Hollywood Feud Makes Juicy TV

Mar 2, 2017

Can you feel the loath? Bette Davis (l) with Joan Crawford (r) and poor Jack Warner, head of Warner Brothers Studios, sandwiched between their barely contained animosity.
Credit K. Gabrielle / Flickr via Creative Commons

From the Hatfields and the McCoys to the Montagues and the Capulets, there's no denying the appeal of a big, juicy feud, especially when it bears the glamorous luster of Hollywood.

Bette Davis and Joan Crawford couldn't stand each other. Competitors on the classic Hollywood scene, they rarely missed an opportunity to diss one another.  Now a new TV series peeks behind the celluloid to reveal their mutual loathing and the conflict that arose when they co-stared in the camp classic, Whatever Happened to Baby Jane? 

Jessica Lange stars as Joan Crawford and Susan Sarandon stars as Bette Davis in Feud: Bette and Joan, a limited run series debuting this Sunday evening on FX. The show follows the conflicts between the sworn enemies and the struggles to bring the classic film to life. The show dives beneath the surface of the old fued, revealing details about Bette and Joan, but also about us, as consumers of popular culture. That's according to  GLT Culture Maven, Shari Zeck, who is the Associate Dean of the College of Fine Arts and an avid film scholar.   

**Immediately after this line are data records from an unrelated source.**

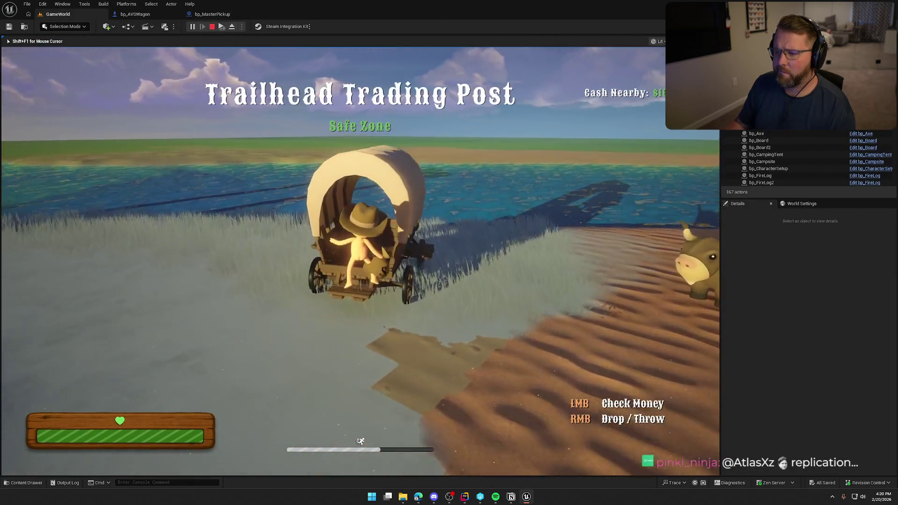
key("e")
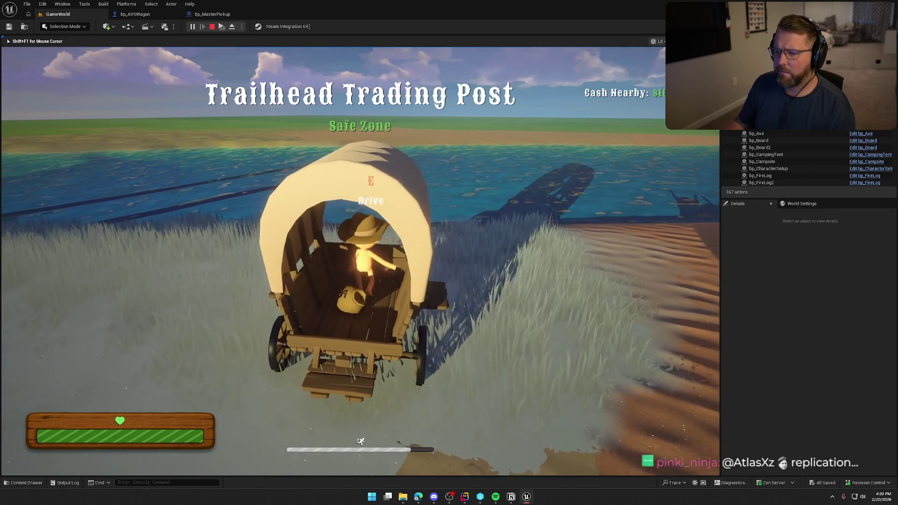
Drive the wagon off toward the trading post, weaving right and left
key("d")
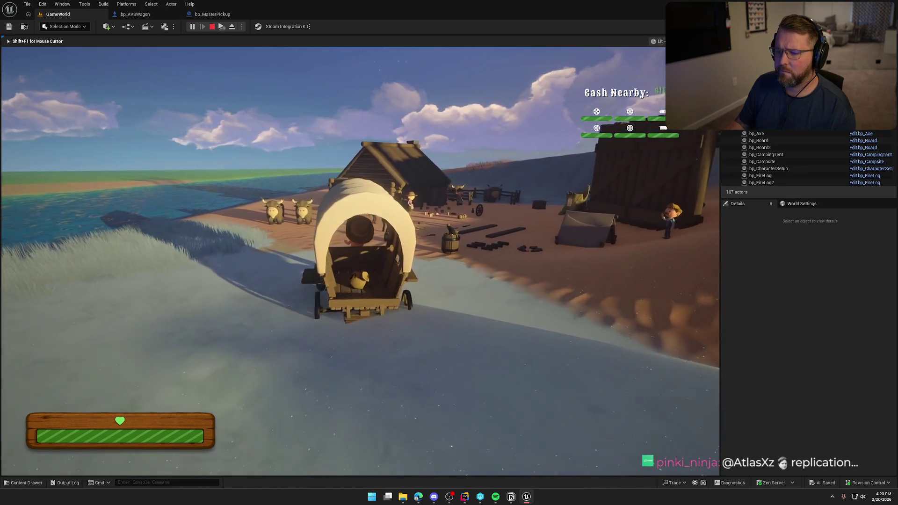
key("d")
key("d")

"We have a love affair with celebrity," said Zeck.  "You add into that the fact that we, as a culture, are quite taken with conflict of all sorts. So you put celebrities having long standing dislike or disagreements in these public lives that they lead together with our love of celebrity itself and it's a great combination. After all, all narrative is, at its heart, about conflict."

Zeck noted that having two aging classic actresses portrayed by two aging contemporary actresses at the core of the show is a rare thing, but increasingly possible with the ongoing demand for more and more content. "Of course advertisers want that 18-24 demographic of spenders who consume popular culture.  But because we have such a wide range of viewers demanding that content, advertisers know that there's money to be made even from older folks. I think that need for content means that there are pockets of interest for this sort of entertainment."

"I think one of the things that made people love Whatever Happened to Baby Jane is that it's these two old broads, thought to be past their prime, past their beauty point, going after each other in the most cruel and horrific ways. With the two figures of Bette and Joan, there's just a certain level of delight because of the petty and ridiculous ways they would get at each other. We  have some icky interest in seeing how low people will sink, and in knowing that even the wealthy, the famous, the really successful can still be ridiculously low and cruel. I suppose in some way, there's something comforting in that, that we can still feel superior to them."